Multiple scanning modes

Another advantage of acousto-optical laser beam deflection is that it enables four scanning modes: linear, bidirectional, step and random addressing. In linear scanning, the laser spot is swept at a constant velocity over a fixed range in a repetitive manner. At the end of each linear sweep, the scanner reverses direction, returns to the starting position and repeats the scan. In some applications, raster scanning also can be performed in alternating directions -- i.e., the bidirectional mode. Galvanometric, translation stage and acousto-optical deflection-based scanning all have been used successfully for these two modes. In step scanning, where the laser beam is moved rapidly from one position to another, a galvanometer is ineffective. And with random addressing, where the laser beam rapidly moves from one position to another without a defined traveling track and no set dwell time, neither the translation stage nor the galvanometric scanner is effective.


This eight-channel microchip was extrapolated from single-channel to multichannel to enhance the electrophoresis anaylsis.
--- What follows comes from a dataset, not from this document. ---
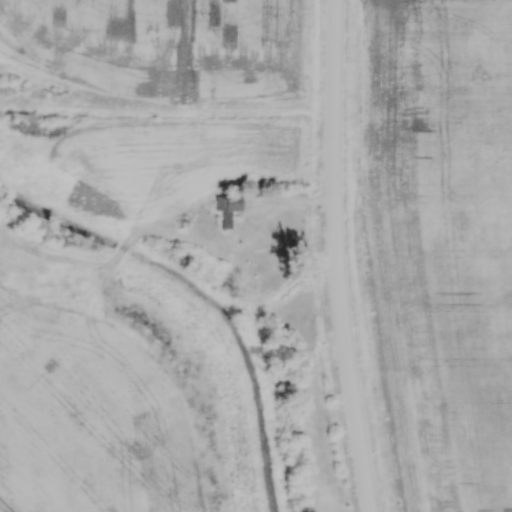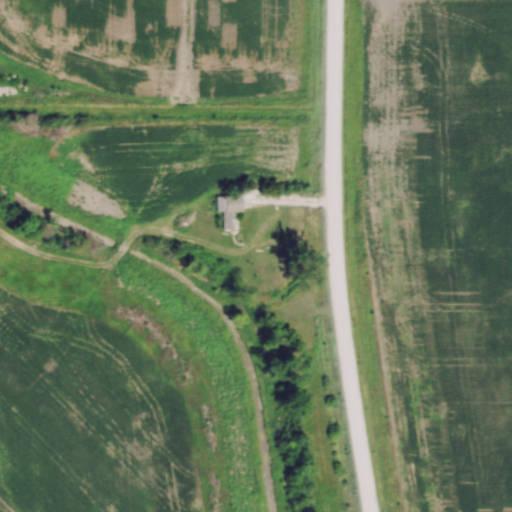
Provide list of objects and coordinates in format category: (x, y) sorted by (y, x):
road: (330, 256)
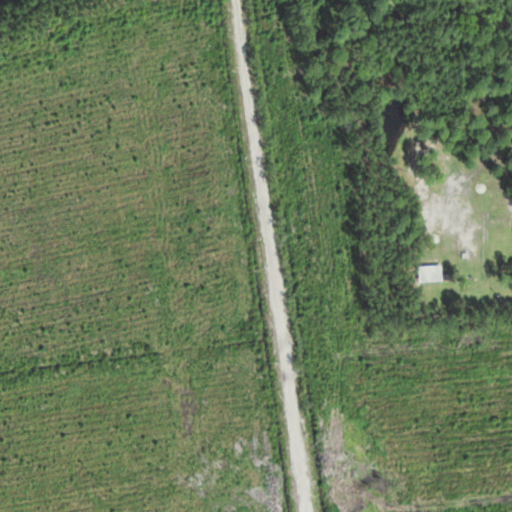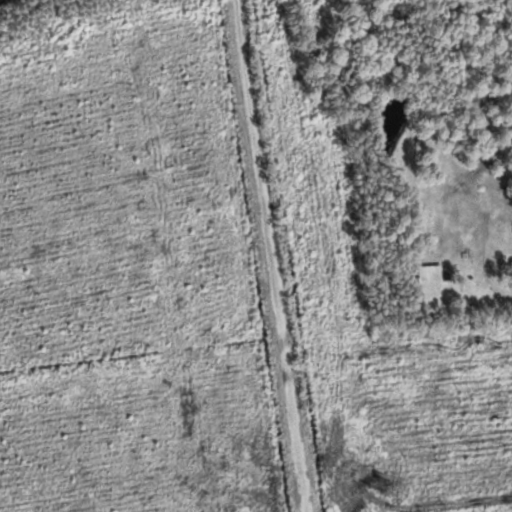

The channel was 50 µm wide and 20 µm deep with center-to-center spacing of 150 µm. Two outside channels were used as alignment channels. Once the alignment was done, the laser beam could be addressed to each separation channel directly and dwelled any period of time for laser-induced fluorescence detection by the acousto-optic-deflection-based scanning.

Huang said that with the faster scanning rates and improved spatial and temporal control that acousto-optical deflection affords, this should be an important advance for multichannel scanning. The next step for the group is increasing the scanning range and system speed for controlling and sampling.

Details of the team's work appear in the Dec. 1, 1999, issue of Analytical Chemistry.